A group of nine researchers have just published new findings on the mechanisms that regulate how bacteria from the Staphylococcus aureus genus transfer genetic material, awarding them greater pathogenic virulence and resistance to antibiotics. The study, which was just published in Nature Microbiology, was led by professor José R. Penadés, researcher from the Imperial College London who collaborated with the Biomedical Science Department of the CEU Cardenal Herrera University (CEU UCH) of Valencia.
In this study, the team of professor Penadés found a new mechanism that activates and transmits genetic material between the pathogenicity islands found in the chromosomes of bacteria and superbacteria, to award them greater virulence and resistance.
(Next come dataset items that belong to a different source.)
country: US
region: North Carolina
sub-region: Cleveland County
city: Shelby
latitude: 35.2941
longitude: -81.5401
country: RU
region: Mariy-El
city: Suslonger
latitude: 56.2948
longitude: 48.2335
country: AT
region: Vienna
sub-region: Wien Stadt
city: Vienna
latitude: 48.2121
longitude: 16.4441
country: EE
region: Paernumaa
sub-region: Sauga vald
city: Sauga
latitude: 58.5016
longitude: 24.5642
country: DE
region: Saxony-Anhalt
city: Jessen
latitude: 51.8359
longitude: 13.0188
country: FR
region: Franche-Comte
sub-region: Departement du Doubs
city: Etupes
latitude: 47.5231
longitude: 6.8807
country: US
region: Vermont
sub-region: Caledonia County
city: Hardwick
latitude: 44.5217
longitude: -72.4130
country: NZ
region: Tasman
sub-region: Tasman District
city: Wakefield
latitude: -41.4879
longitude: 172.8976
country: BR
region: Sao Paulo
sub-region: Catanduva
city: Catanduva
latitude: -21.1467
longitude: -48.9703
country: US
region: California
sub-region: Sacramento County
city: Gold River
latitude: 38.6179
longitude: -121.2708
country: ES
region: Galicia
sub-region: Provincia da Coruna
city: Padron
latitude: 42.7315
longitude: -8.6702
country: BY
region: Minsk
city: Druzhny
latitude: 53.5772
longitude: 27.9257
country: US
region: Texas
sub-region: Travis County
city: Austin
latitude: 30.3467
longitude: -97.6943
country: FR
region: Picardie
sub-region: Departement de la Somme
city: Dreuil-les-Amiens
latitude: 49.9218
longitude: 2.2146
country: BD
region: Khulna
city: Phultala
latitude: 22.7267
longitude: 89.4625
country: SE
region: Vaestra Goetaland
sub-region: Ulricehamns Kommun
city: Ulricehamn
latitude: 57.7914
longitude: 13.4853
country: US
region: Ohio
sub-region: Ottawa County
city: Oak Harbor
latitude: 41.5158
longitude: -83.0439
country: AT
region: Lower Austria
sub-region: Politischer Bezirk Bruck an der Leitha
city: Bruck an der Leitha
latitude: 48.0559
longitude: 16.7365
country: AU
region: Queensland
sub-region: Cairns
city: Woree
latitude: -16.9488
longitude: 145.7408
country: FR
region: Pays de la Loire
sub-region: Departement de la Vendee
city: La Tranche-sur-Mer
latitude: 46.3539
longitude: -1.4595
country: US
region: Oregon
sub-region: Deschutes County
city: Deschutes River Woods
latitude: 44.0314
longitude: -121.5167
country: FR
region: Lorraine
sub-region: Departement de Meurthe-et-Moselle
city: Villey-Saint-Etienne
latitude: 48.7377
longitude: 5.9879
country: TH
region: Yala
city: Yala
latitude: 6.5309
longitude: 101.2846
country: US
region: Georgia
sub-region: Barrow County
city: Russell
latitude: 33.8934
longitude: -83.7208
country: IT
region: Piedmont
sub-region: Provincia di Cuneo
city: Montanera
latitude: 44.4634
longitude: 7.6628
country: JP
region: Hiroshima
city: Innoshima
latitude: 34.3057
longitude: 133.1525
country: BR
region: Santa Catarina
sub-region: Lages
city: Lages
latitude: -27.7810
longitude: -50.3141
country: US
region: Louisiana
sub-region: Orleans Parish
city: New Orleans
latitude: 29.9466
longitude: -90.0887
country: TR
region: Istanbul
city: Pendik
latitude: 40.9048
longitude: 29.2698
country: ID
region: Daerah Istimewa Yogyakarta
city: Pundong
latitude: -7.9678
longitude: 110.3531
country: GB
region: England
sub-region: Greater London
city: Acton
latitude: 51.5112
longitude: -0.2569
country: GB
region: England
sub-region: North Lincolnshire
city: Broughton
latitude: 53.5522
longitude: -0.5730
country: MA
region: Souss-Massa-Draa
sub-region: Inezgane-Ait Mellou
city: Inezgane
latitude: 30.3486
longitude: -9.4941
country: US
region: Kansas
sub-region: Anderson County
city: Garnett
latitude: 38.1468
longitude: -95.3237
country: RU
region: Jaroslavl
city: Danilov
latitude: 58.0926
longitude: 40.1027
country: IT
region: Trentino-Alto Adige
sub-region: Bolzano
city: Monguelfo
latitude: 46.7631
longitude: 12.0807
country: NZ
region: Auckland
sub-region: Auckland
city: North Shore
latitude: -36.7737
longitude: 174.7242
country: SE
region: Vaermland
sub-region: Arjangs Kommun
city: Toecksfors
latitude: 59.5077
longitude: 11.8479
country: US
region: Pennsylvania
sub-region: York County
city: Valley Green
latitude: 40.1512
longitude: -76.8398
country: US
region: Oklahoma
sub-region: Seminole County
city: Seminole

This new evolutive mechanism has been identified in the Staphylococcus aureus genus, which is of critical priority for the WHO due to its multi-resistance to antibiotics and its ability to cause severe infections.
In 2019, professor Penadés published in Molecullar Cell how these pathogenicity islands of the bacteria that cause more virulent infections “hijack” viruses to expand faster in the natural medium and turn harmless bacteria into virulent pathogens. “Until now, this was believed to be the only mechanism used to expand their pathogenic potential. But what we just detected is that, for Staphylococcus aureus, some pathogenicity islands, instead of hijacking a virus, hijack another pathogenicity island to transfer to it. This represents a level of parasitism that has not been described to date, as a pathogenicity island initially hijacks mechanisms of viruses to spread them, and when this happens, another island uses the mechanisms that the first hijacked from the virus for its own benefit. This cascade of activation allows the pathogenicity islands to transfer the genetic material that they have due to their high pathogenic capacity to other bacteria at previously unseen frequencies. This better explains the speed at which these genetic elements expand, awarding greater virulence and resistance to the Staphylococcus aureus strains that causes infections with the most severe and hard to treat clinical consequences, such as toxic shock syndrome, pneumonia or necrotizing fasciitis,” says professor Penadés.
“With this finding, he adds, we have taken another step forward in the knowledge of the evolutive genetic mechanisms that turn bacteria and superbacteria into pathogens that cause extremely severe infections and which are resistant to the antibiotic treatments that we have today. Advancing the knowledge on these genetic mechanisms that take place in the most severe bacterial infections will make it possible to design new strategies to treat them in a more efficient way in the future.”
Molecular bases of bacterial virulence
Professor Penadés has led, since July 2020, the MRC-CMBI Centre for Molecular Bacteriology & Infection at the Imperial College London, which has the largest group of researchers in the United Kingdom devoted to studying the biological bases and molecular mechanisms of bacterial infections.
The research of professor Penadés has focused on studying bacteriophages, the viruses that infect bacteria and replicate inside them, awarding them greater pathogenic capacity and resistance to antibiotics, as well as the mechanisms that these viruses use to transfer genetic material from one set of bacteria to others. Thus, his most recent studies have made it possible to identify a new mechanism with which bacteria transmit their genes, lateral transduction, published in 2018 in Science. He also identified a new family of molecular parasitic viruses in bacteria, new mobile genetic elements involved in their evolution, resistance and virulence, called PICIs (Phage-Inducible Chromosomal Islands), in a study published in 2019 in Molecullar Cell.
In this article published in September in Nature Microbiology, professor José R. Penadés led researchers from the New York University School of Medicine, the Imperial College London, the University of Wroclaw, the National University of Singapore and the University of Glasgow, along with researchers from the Valencian Institute of Biomedicine (IBV-CSIC) and the CIBERER, Francisca Gallego del Sol and Alberto Marina.
“A regulatory cascade controls Staphylococcus aureus pathogenicity island activation”, in Nature Microbiology.